Go line by line through the entries and show those that hold the string "avances".

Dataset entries
:::
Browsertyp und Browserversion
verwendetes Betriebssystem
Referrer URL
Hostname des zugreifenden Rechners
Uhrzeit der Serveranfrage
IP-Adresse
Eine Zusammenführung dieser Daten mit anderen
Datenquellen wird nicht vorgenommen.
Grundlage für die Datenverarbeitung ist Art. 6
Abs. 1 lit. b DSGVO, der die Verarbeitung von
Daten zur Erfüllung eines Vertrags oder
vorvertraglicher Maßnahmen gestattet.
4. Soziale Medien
:::
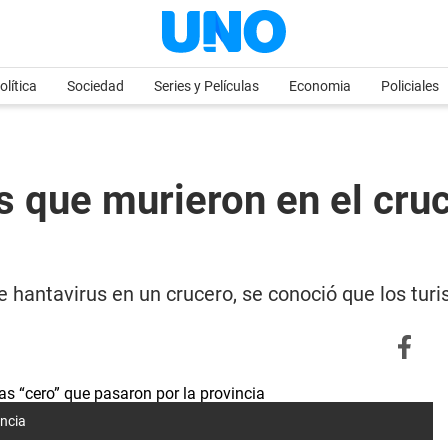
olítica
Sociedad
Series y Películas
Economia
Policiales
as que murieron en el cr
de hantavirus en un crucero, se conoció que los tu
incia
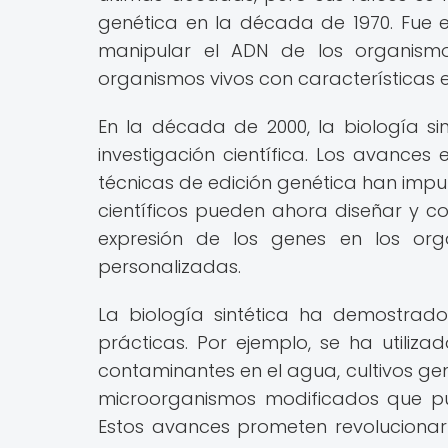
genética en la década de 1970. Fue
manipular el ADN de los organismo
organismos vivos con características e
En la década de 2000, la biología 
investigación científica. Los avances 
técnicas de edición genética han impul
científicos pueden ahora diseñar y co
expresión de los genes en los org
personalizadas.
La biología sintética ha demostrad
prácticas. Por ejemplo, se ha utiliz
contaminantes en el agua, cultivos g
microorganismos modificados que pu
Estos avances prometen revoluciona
:::
YOUR SOLUTION
investigación científica. Los avances 
Estos avances prometen revoluciona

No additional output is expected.